• WORK REQUEST
Figure out how many lines in these records contain "Sant". Only the number belongs in the reply.

Top of DATA FOR REVIEW

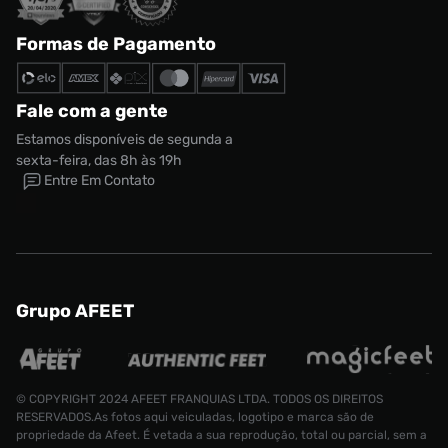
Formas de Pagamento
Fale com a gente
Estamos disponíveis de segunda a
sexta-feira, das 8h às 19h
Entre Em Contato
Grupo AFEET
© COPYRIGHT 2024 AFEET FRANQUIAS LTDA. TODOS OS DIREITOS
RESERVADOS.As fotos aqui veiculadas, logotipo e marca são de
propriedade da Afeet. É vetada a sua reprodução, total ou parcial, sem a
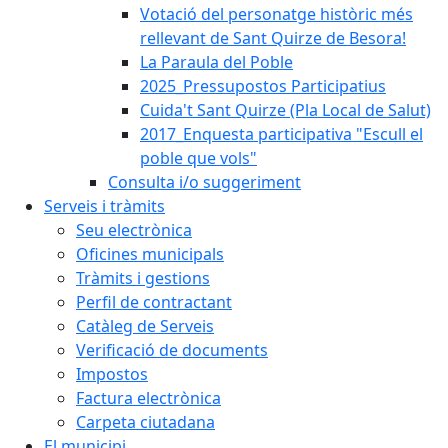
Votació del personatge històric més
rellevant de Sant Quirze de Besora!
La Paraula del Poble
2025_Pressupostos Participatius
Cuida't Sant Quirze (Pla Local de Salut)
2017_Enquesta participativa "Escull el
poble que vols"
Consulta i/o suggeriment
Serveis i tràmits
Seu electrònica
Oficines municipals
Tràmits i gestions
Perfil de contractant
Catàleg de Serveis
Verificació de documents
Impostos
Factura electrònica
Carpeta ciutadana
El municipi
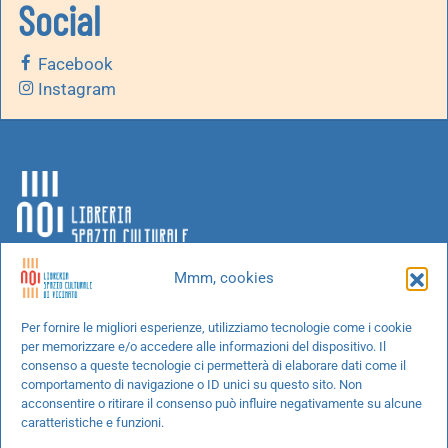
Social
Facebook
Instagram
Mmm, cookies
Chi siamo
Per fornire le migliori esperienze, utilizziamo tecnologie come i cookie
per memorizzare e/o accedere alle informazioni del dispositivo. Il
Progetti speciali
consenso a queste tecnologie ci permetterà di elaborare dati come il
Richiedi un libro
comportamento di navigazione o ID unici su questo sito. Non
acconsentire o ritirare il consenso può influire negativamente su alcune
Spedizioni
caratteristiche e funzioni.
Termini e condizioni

Bottom of DATA FOR REVIEW

• RESPONSE AREA
2